De gemeente Nuenen schrijft een aanbesteding uit voor het vervangen van 30 lichtmasten en 600 armaturen in een deel van de gemeente. Zij schrijft in het bestek 2 armaturen voor van het merk Philips, met dien verstande dat daaraan is toegevoegd dat ook gelijkwaardige producten mogen worden aangeboden, maar dat de inschrijver dan deze producten expliciet moet noemen en ook de gelijkwaardigheid moet aantonen (zie artikel 2.76 en 77 Aanbestedingswet (Aw)). In totaal worden er 7 inschrijvingen gedaan. Twee daarvan bieden een bepaald armatuur als gelijkwaardig aan; deze inschrijvers eindigen als de laagste en één na laagste. De laagste inschrijver, Citytec, krijgt gelegenheid om aan te tonen dat het aangeboden armatuur gelijkwaardig is, maar de gemeente vindt de armatuur niet gelijkwaardig zodat de inschrijving ongeldig wordt verklaard. De gemeente kondigt aan dat zij voornemens is om de opdracht te gunnen aan de op twee na laagste inschrijver. Daarop maakt Citytec een kort geding aanhangig. Primair stelt zij dat de armaturen wel gelijkwaardig zijn, subsidiair dat de eisen onvoldoende duidelijk waren en dat de gemeente niet mocht verwijzen naar een bepaald merk en type armatuur. Daar is volgens Citytec geen objectieve rechtvaardiging voor.
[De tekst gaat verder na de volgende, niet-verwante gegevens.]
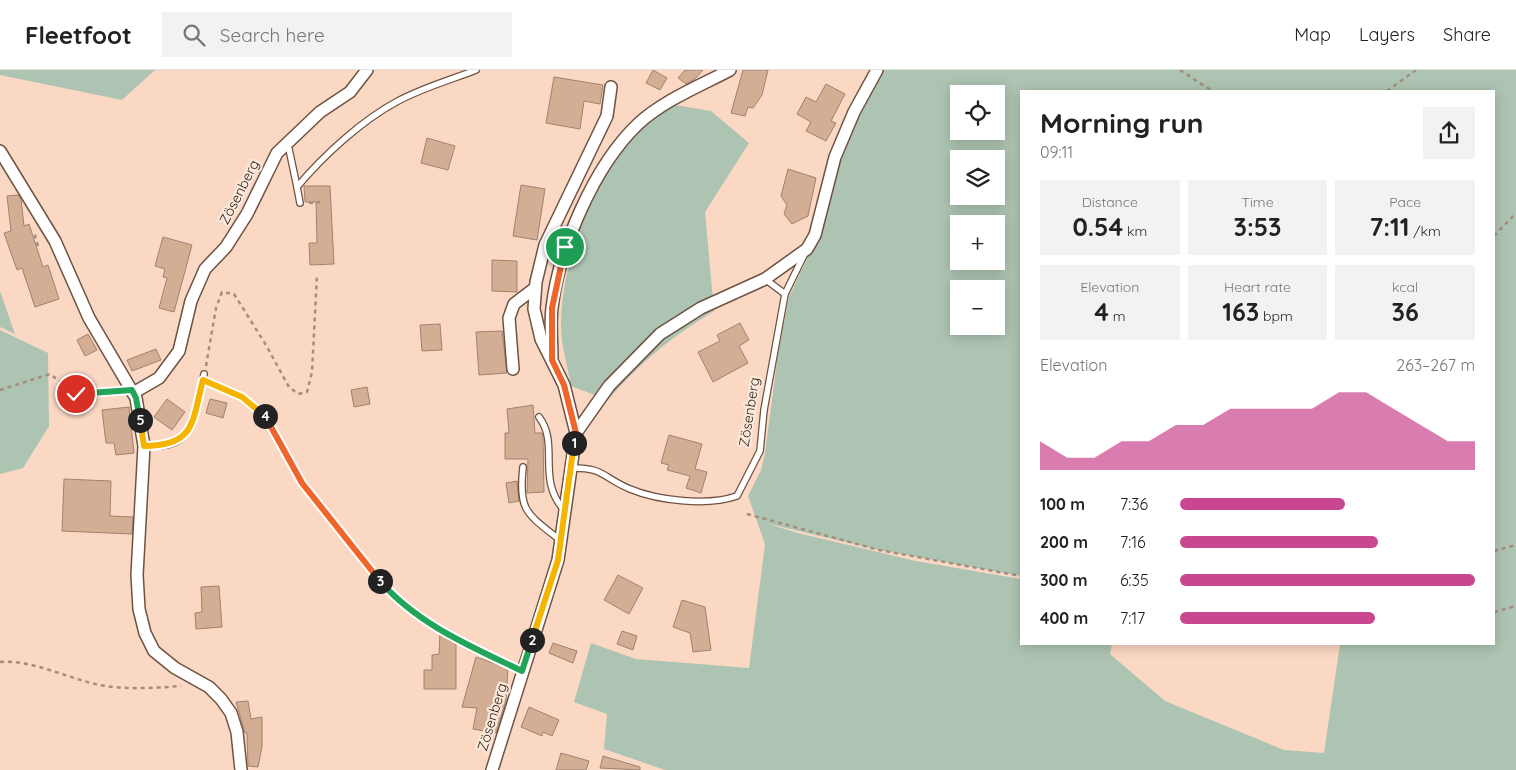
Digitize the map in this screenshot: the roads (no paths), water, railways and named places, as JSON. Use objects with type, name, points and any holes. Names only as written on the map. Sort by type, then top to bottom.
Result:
[{"type":"street","name":"Zösenberg","points":[[132,391],[159,378],[179,351],[191,301],[204,269],[226,248],[247,214],[264,176],[283,146],[320,112],[350,92],[366,70]]},
{"type":"street","name":"Zösenberg","points":[[552,360],[552,308],[565,247],[610,158],[639,124],[669,103],[730,70]]},
{"type":"street","name":"Zösenberg","points":[[492,770],[558,560],[569,468],[576,433],[610,386],[660,334],[702,308],[765,278],[807,249],[815,235],[835,157],[854,112],[877,70]]},
{"type":"street","name":"Zösenberg","points":[[576,433],[564,385],[541,339],[534,309],[535,288],[545,245],[607,116],[611,86]]},
{"type":"street","points":[[0,151],[55,241],[89,318],[136,398],[144,446],[137,575],[139,609],[145,633],[154,651],[175,668],[209,686],[231,713],[237,732],[241,770]]},
{"type":"street","points":[[513,369],[509,318],[514,304],[535,288]]},
{"type":"lane","points":[[297,187],[309,172],[368,119],[399,101],[476,70]]},
{"type":"lane","points":[[283,146],[287,145],[289,148],[300,203]]},
{"type":"lane","name":"Zösenberg","points":[[569,468],[593,468],[630,489],[655,496],[696,502],[726,500],[737,496],[760,451],[764,410],[785,294],[807,249]]},
{"type":"lane","points":[[765,278],[785,294]]},
{"type":"lane","points":[[144,446],[164,446],[179,441],[187,433],[204,377]]},
{"type":"lane","points":[[539,417],[547,427],[549,481],[554,500],[564,510]]},
{"type":"lane","points":[[523,467],[520,493],[524,507],[539,524],[560,540]]}]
De voorzieningenrechter oordeelt dat het subsidiaire standpunt een gepasseerd station is. Indien Citytec van mening was dat de eisen onvoldoende duidelijk zijn of niet hadden mogen worden gesteld, dan had zij dat eerder, in het kader van de inlichtingenronde aan de orde moeten stellen. De voorzieningenrechter verwijst naar het Grossmann-arrest (Hof van Justitie EG d.d. 12 februari 2004, zaak C-230/02). Een adequaat handelend inschrijver moet zich proactief opstellen en bezwaren tijdig kenbaar maken. Door dit niet te doen op het daarvoor geëigende moment, namelijk de vragenronde, handelt de inschrijver in strijd met de doelstellingen van snelheid en doeltreffendheid. Citytec kan haar bezwaren dus niet pas voor het eerst naar voren brengen in het kort geding.
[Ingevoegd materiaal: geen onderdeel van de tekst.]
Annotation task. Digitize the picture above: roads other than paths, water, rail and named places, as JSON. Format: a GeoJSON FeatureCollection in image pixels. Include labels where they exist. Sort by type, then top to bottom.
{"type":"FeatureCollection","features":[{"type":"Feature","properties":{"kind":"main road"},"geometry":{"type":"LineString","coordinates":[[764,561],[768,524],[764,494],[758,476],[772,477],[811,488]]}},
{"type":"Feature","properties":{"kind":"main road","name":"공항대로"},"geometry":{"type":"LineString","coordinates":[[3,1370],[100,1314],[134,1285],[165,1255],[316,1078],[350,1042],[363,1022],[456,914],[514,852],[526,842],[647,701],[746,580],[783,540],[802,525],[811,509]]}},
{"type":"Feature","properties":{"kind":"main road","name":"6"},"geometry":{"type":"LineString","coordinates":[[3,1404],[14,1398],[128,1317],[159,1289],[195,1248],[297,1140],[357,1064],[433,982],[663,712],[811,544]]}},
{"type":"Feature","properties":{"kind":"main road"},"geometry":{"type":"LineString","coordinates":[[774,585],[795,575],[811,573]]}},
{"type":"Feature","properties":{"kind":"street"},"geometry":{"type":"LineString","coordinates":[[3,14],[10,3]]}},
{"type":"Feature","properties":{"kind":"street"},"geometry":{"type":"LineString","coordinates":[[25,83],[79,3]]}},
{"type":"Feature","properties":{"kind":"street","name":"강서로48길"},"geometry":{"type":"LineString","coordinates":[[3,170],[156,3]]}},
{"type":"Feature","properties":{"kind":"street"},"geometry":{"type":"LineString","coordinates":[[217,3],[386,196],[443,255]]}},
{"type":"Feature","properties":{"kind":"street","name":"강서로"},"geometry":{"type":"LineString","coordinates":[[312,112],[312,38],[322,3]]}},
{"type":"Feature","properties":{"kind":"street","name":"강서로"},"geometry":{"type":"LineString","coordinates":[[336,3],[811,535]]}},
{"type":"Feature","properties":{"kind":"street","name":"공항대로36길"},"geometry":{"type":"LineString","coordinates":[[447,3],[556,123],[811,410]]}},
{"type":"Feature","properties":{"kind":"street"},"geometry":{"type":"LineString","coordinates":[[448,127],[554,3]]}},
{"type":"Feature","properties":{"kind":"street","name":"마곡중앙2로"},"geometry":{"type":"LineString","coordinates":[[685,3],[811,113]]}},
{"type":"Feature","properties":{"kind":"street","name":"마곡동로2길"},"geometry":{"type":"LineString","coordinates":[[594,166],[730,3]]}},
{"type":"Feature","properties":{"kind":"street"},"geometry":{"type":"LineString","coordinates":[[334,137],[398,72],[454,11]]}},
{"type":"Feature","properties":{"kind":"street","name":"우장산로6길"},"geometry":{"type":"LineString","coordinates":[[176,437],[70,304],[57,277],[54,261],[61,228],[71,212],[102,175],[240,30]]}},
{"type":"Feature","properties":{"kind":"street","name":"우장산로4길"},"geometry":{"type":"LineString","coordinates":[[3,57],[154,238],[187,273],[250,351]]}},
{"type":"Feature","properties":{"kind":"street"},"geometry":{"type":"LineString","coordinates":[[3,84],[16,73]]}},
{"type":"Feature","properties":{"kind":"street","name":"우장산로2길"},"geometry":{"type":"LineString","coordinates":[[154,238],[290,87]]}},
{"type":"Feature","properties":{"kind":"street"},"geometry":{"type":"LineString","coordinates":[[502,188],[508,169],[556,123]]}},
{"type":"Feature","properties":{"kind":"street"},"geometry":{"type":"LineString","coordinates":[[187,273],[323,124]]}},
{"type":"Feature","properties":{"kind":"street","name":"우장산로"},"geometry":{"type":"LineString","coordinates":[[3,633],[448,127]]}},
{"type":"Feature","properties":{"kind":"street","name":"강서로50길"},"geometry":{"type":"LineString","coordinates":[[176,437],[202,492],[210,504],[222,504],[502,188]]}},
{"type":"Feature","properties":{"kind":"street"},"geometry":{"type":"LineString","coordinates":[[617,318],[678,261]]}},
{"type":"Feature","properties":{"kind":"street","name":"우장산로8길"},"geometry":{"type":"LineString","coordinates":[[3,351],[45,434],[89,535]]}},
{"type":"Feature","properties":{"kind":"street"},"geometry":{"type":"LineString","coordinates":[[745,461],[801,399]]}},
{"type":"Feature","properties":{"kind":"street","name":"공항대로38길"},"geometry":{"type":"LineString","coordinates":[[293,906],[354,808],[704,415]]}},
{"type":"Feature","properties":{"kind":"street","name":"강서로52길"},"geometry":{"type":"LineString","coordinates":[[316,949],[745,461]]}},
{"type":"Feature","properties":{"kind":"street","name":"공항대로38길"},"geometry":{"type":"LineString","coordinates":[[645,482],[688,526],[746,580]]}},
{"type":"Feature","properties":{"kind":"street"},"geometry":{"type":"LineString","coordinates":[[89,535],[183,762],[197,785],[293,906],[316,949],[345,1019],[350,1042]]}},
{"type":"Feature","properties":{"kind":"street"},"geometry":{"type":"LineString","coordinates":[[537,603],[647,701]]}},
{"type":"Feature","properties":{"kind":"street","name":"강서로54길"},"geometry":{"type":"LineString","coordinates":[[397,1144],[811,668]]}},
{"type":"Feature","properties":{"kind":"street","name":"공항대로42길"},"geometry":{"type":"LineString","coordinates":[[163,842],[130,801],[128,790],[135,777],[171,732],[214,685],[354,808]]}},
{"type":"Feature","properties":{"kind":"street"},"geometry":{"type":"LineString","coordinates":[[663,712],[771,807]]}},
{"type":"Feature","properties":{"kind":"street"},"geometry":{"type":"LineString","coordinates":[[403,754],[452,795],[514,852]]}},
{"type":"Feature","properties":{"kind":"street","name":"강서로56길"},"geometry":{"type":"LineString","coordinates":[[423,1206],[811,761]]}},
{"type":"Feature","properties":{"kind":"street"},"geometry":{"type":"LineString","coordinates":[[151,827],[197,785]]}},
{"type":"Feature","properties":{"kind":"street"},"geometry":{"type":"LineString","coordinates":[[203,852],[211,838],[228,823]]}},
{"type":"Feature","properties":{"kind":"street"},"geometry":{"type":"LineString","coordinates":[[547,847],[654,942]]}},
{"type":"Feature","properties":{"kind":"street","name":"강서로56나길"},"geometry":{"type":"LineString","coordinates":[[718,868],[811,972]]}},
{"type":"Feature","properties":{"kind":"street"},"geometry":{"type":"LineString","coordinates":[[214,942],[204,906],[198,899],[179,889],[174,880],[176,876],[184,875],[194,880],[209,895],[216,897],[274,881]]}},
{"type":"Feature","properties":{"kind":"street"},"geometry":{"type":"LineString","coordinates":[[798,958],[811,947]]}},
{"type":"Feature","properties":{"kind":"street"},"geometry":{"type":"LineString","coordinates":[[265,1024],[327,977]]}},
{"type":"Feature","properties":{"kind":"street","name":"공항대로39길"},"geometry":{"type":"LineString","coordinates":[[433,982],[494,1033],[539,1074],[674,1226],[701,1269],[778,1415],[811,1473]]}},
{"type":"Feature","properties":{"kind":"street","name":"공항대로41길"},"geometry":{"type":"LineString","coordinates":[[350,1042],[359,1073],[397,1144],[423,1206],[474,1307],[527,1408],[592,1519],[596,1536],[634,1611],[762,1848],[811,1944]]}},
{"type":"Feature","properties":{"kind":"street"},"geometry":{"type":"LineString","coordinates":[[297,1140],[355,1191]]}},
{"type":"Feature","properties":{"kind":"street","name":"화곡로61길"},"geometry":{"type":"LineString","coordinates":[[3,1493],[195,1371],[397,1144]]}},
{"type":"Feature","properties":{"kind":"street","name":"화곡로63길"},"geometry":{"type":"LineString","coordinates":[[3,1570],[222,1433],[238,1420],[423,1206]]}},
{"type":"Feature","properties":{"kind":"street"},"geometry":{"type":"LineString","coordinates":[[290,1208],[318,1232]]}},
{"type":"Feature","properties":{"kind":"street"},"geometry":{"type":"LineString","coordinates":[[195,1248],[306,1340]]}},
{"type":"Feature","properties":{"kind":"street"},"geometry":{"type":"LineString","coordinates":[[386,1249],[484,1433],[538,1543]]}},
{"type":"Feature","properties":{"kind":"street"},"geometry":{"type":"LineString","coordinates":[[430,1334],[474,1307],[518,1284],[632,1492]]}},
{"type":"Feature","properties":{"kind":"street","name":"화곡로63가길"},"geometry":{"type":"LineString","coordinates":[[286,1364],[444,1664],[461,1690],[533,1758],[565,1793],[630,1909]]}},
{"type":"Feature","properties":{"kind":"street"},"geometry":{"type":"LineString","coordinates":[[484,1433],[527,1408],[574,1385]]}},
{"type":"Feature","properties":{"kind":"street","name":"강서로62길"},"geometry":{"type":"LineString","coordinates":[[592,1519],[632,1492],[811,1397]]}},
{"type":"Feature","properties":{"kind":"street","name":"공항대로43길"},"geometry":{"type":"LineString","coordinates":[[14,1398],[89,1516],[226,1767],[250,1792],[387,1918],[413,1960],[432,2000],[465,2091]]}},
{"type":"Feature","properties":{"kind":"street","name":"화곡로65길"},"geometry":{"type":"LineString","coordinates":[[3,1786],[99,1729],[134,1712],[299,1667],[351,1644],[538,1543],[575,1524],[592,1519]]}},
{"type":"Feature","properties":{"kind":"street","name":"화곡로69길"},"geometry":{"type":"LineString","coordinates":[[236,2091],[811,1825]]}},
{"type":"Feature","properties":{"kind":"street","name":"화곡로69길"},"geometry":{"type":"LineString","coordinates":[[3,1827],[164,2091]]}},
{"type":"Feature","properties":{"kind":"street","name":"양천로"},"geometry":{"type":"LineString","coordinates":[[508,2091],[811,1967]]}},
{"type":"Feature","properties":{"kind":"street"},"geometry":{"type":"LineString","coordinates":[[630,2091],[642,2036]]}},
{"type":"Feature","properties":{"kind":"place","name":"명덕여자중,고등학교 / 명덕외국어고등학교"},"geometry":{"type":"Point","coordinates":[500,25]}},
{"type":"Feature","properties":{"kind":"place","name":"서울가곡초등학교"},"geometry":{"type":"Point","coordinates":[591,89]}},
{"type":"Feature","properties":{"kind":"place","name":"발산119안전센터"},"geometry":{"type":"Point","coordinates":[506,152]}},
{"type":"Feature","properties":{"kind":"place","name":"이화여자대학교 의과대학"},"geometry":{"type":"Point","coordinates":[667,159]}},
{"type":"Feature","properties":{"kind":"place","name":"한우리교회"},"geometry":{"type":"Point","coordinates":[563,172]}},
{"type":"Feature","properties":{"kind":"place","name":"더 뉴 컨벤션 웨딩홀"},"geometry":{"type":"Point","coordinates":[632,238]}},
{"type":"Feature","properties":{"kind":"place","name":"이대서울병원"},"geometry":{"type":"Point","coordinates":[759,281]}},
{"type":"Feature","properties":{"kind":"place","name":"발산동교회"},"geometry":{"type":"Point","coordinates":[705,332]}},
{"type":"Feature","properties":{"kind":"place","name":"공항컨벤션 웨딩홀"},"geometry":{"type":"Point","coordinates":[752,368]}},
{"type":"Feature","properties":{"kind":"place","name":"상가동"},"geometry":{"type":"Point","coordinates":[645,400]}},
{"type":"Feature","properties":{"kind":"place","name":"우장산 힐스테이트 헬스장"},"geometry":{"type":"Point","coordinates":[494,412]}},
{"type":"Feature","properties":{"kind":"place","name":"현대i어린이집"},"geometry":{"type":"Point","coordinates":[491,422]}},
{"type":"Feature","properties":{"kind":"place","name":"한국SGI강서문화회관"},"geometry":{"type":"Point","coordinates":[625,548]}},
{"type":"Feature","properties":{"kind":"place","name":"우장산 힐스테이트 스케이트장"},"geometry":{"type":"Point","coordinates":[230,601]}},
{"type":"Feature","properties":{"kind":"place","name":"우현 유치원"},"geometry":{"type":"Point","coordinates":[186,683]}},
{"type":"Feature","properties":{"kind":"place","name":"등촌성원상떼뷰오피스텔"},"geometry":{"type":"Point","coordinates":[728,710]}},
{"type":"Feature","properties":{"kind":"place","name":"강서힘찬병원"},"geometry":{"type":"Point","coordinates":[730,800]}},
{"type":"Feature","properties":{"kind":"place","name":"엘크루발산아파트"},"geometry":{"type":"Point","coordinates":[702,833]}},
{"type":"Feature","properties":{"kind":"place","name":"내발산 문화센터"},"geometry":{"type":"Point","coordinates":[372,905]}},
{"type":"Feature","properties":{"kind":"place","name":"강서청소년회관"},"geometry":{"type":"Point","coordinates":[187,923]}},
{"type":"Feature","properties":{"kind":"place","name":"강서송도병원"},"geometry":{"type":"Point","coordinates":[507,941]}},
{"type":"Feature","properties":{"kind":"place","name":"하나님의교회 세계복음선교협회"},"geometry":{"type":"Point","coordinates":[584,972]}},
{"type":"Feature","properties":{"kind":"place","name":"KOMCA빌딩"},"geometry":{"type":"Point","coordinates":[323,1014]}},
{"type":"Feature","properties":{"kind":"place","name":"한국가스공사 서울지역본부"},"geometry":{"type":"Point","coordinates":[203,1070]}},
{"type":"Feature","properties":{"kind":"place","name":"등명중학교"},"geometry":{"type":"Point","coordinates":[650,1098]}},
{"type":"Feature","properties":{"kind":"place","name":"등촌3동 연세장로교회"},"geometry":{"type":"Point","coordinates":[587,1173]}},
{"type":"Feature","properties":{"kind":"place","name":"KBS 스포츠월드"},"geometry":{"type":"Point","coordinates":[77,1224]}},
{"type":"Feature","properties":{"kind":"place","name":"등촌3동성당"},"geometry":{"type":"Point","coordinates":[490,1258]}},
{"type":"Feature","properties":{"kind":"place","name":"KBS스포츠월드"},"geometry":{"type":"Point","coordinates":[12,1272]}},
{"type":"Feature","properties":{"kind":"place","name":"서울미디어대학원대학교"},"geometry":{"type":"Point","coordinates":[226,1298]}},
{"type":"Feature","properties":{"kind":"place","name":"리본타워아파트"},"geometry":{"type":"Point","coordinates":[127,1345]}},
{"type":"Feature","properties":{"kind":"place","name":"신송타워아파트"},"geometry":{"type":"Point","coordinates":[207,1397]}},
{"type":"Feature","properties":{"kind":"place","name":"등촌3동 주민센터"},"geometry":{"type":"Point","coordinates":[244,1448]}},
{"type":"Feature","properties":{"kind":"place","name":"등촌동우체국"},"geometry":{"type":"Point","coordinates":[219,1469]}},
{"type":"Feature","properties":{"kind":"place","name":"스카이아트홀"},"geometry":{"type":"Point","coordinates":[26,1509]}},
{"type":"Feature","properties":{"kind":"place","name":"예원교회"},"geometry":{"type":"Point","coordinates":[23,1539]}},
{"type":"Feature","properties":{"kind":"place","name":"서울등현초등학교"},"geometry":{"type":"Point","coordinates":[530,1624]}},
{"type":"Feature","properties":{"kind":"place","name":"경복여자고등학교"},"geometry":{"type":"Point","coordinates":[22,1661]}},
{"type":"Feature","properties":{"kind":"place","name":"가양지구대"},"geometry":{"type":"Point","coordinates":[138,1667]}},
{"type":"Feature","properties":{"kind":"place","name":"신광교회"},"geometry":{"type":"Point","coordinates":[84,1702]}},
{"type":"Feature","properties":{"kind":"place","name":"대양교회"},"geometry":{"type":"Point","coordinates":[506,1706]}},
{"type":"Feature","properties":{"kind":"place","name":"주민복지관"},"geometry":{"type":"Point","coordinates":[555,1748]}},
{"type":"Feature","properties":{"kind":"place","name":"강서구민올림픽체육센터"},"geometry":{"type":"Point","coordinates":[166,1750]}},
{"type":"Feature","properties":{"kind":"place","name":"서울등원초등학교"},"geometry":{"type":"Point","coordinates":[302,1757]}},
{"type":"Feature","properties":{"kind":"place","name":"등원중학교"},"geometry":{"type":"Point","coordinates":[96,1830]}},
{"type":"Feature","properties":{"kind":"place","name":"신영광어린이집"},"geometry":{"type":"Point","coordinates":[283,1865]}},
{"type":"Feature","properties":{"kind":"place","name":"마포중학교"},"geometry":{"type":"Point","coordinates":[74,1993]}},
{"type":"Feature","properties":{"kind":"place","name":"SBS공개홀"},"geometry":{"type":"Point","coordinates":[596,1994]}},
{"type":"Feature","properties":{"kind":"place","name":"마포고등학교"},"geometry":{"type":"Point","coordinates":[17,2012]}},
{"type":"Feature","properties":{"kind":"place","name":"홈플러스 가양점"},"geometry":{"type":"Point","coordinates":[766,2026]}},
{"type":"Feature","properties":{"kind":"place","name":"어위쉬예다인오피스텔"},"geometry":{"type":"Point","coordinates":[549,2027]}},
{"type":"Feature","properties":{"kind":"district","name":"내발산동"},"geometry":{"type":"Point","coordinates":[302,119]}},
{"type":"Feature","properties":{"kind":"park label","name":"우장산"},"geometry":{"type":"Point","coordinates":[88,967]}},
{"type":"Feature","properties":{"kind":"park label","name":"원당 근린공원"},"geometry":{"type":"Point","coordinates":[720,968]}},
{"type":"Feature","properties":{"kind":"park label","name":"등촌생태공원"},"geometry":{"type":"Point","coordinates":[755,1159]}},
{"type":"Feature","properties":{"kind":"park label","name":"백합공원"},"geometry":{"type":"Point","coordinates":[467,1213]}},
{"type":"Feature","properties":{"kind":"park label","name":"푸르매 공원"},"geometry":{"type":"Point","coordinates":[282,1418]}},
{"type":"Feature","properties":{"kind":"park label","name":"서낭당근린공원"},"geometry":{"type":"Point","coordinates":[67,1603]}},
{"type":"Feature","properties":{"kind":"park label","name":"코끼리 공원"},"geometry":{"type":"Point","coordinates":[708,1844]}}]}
De voorzieningenrechter overweegt echter dat op het eerste gezicht wel het nodige lijkt af te dingen op de gemaakte keuze om naar een bepaald merk te verwijzen. In artikel 2.76 Aw is immers bepaald dat in de technische specificaties niet mag worden verwezen naar een bepaald merk tenzij –kort gezegd- het niet anders kan. De voorzieningenrechter ziet niet in waarom de gemeente niet had kunnen volstaan met een eenvoudige verwijzing naar algemene technische specificaties; de merkverwijzing lijkt niet nodig voor een nauwkeurige en begrijpelijke beschrijving van het voorwerp van de overheidsopdracht, zoals bedoeld in artikel 2.76 Aw. Door zo’n merkverwijzing wordt feitelijk elke vorm van concurrentie uitgesloten. Dit oordeel ten overvloede legt wel een last op de gang van zaken: de gunning mag dan wellicht doorgang kunnen vinden, maar in beginsel volgt uit dit oordeel ten overvloede dat Citytec een schadevordering kan instellen terzake van gederfde winst en gemaakte kosten. Dit, indien zij kan aantonen dat zij de opdracht zou hebben gekregen, indien de bestekseisen niet onrechtmatig zouden zijn geweest.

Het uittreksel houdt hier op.